Close-up Anniversary

Aug 01, 2014 18:07

I was thinking it was getting to be time to make another post to this journal but wondering just what it could be about when I happened to see a notice that it's now been a round fifty years since the Ranger 7 space probe hit the Moon. While the actual date of impact was yesterday, it still evoked some thoughts in me.

Space probes these days do seem to last for a long time, taking pictures and other readings until I have to admit I sort of lose track of their regular updates, but the missions of the Ranger probes had a distinct time limit in being aimed right for the Moon to crash into it. I had heard about that quite early on in the first Moon landing narratives I found growing up, but knowing that the seventh Ranger was the first to be successful did leave me wondering about its six predecessors until I did some digging that culminated in buying a reprint of an official NASA history available online.
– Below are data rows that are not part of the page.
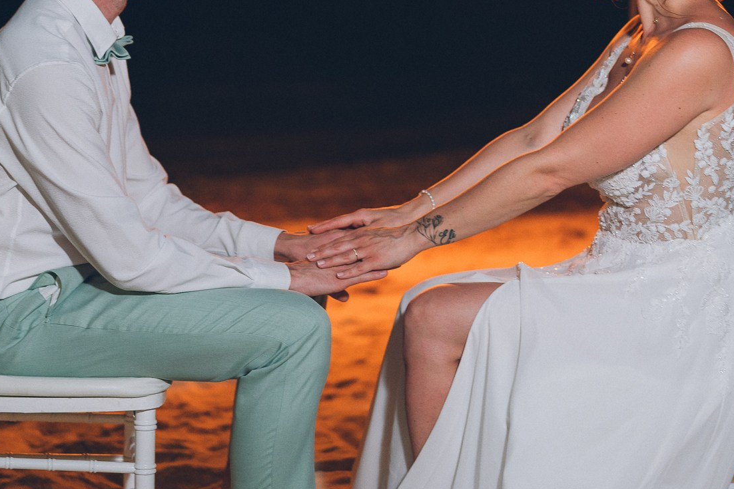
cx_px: 299
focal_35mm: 102
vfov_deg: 13.3
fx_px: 2080
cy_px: 10
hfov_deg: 20.0
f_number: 1.4
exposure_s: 1/100
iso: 500
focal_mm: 50
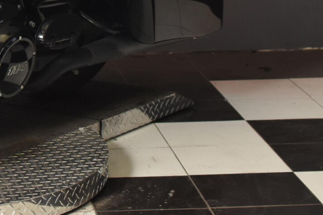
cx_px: -100
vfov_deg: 9.2
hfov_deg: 13.5
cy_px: -62
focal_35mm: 146
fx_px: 1313
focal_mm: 35
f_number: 4.5
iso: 800
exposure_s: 1/160
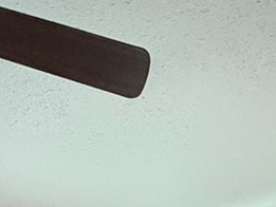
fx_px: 822
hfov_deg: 18.4
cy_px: 652
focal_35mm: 103
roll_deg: +1.0
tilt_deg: -4.1
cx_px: 300
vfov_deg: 10.0
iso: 400
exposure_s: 1/60
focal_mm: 2.22
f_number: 2.2
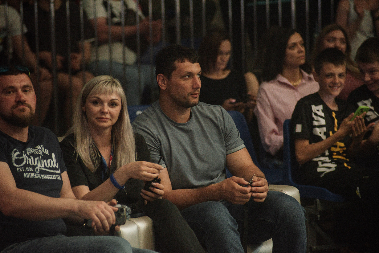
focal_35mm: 170
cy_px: 126
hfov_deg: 12.1
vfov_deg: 8.1
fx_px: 1790
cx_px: 190
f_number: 4
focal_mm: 170
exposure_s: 1/250
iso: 2000
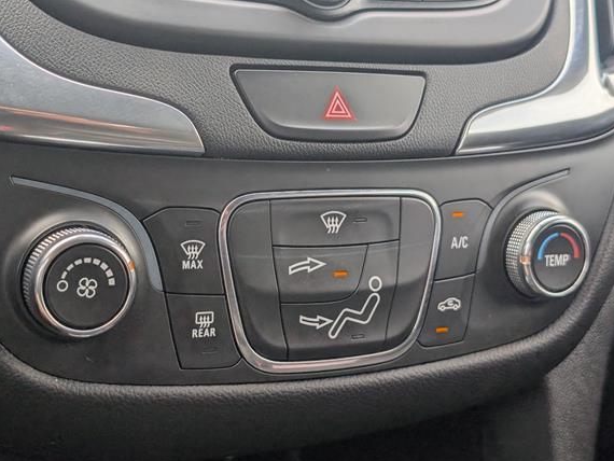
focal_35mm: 55
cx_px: 307
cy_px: 206
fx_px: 976
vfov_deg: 26.6
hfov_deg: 34.9
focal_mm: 6.9
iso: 29
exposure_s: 1/250
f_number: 1.68
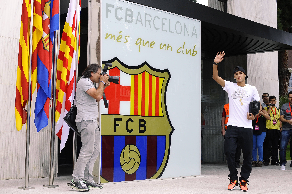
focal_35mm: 50
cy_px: 97
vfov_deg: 27.0
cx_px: 146
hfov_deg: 39.6
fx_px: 405
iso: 800
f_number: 9
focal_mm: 50
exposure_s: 1/500
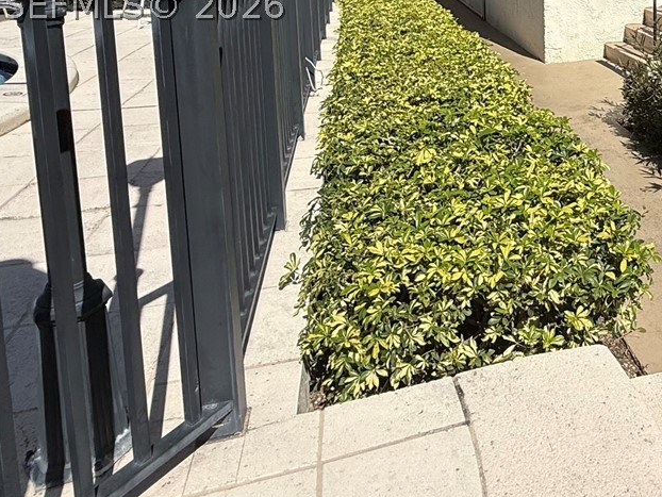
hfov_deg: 45.8
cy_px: 5
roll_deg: -0.2
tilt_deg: -6.9
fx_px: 689
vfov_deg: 36.0
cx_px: 611
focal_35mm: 36
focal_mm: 2.22
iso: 50
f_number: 2.2
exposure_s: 1/3891
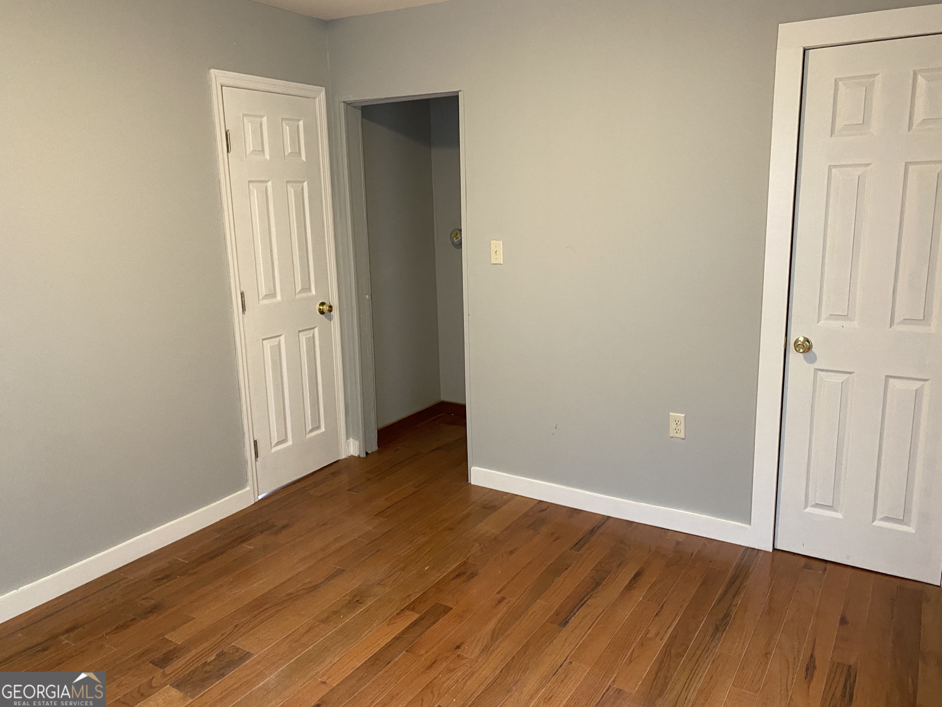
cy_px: 354
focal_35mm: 26
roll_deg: +1.5
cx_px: 471
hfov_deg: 67.3
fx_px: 708
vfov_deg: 53.1
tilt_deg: -14.4
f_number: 1.8
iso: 250
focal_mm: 4.25
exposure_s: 1/60
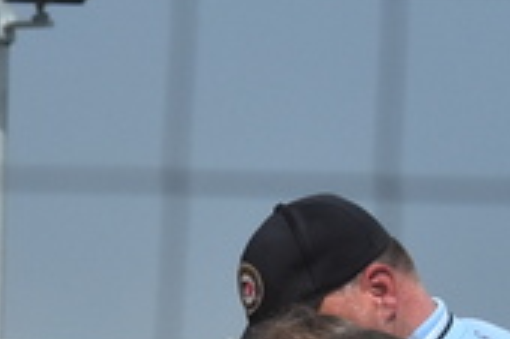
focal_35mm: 633
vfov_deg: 2.2
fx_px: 8959
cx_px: -378
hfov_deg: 3.2
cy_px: 778
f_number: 8
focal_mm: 70
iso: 400
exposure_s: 1/2000
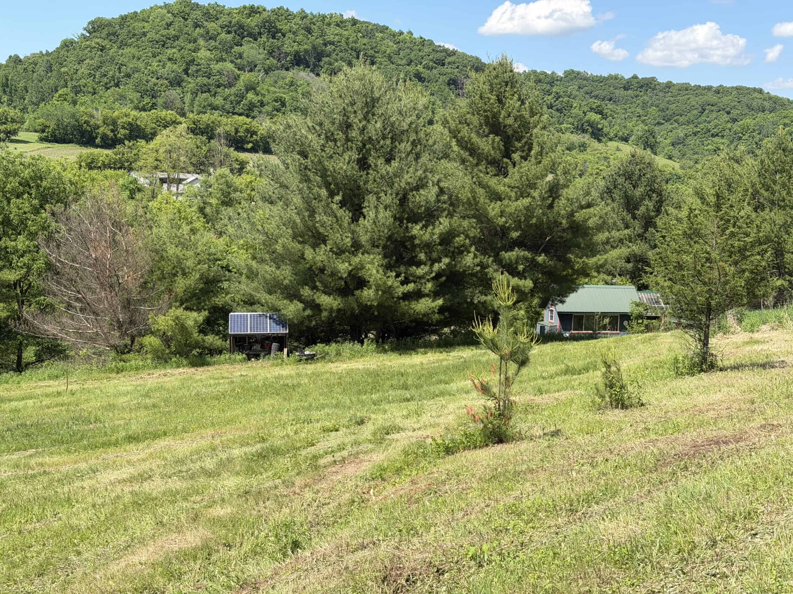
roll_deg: -2.6
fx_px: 1100
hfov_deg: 39.7
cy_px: 297
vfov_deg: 30.3
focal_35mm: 48
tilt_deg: -7.6
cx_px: 396
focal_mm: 6.76
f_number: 1.78
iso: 64
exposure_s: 1/2494
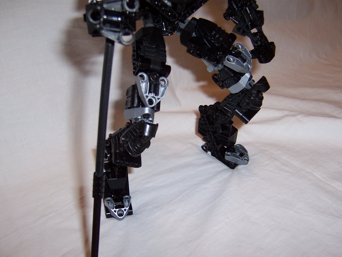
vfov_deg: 39.7
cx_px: 171
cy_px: 128
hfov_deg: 51.4
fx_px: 356
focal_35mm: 36
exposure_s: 1/60
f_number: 2.8
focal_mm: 5.6
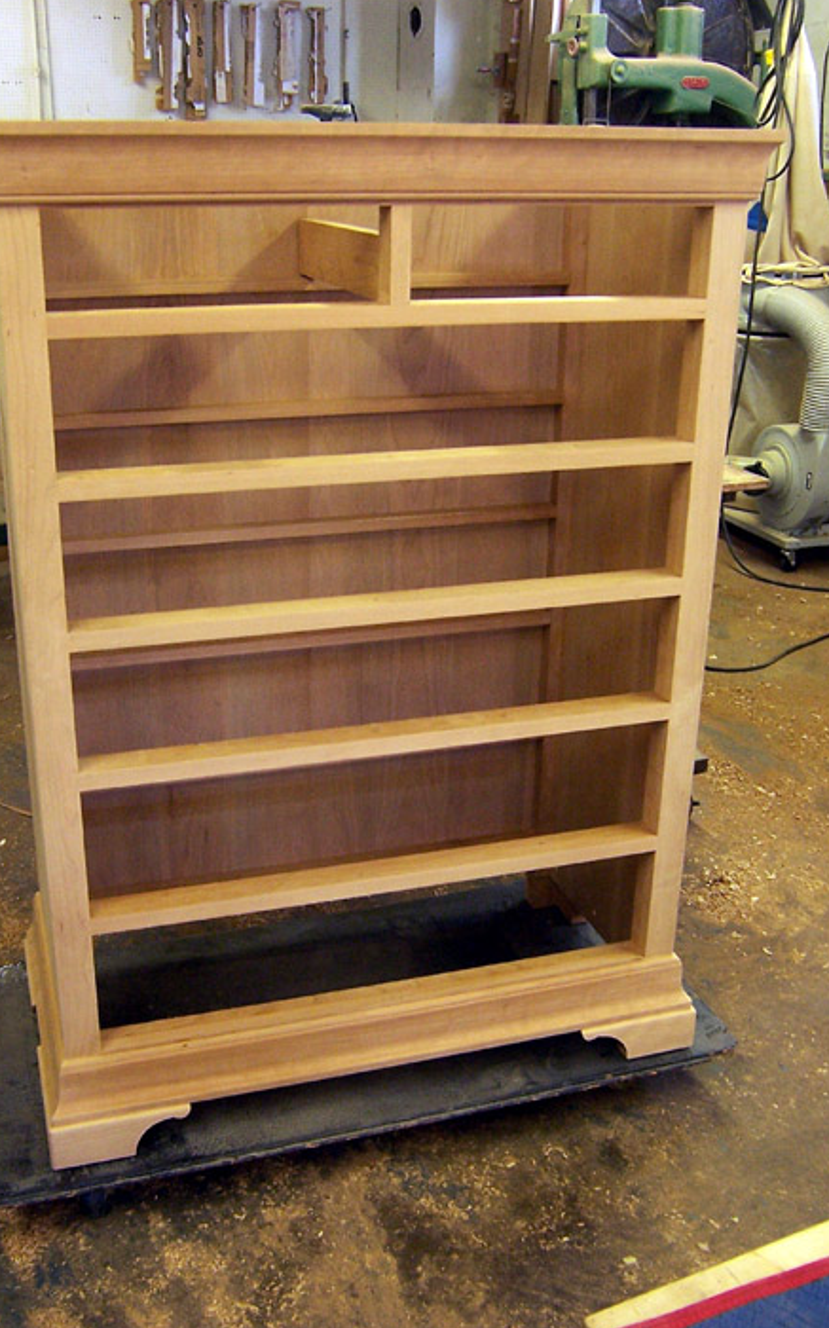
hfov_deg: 35.3
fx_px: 1302
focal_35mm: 36
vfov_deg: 54.0
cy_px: 670
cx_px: 364
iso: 140
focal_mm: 5.5
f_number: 3.4
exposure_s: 1/15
That turned the whole thing into more of a tale of "overcoming adversity through persistence." The first two Rangers, I learned, had in fact only been intended as ultra-high altitude probes, but their second-stage boosters never got them out of parking orbits they weren't built for, and they ran out of attitude-control gas a lot faster than intended. The next three Rangers were supposed to take pictures and fire off special balsa-wood capsules with moonquake detectors in them just before hitting, but they all broke down on the way in different ways. (I did once find a National Geographic article in my grandmother's back issues hoping Ranger 5, at least, would work properly.) After that, the final Rangers just had video cameras, but the first of them had those cameras burn out during launch for a final humiliation before success at last, followed by two more successes. The tale, of course, wouldn't be as compelling without the happy ending.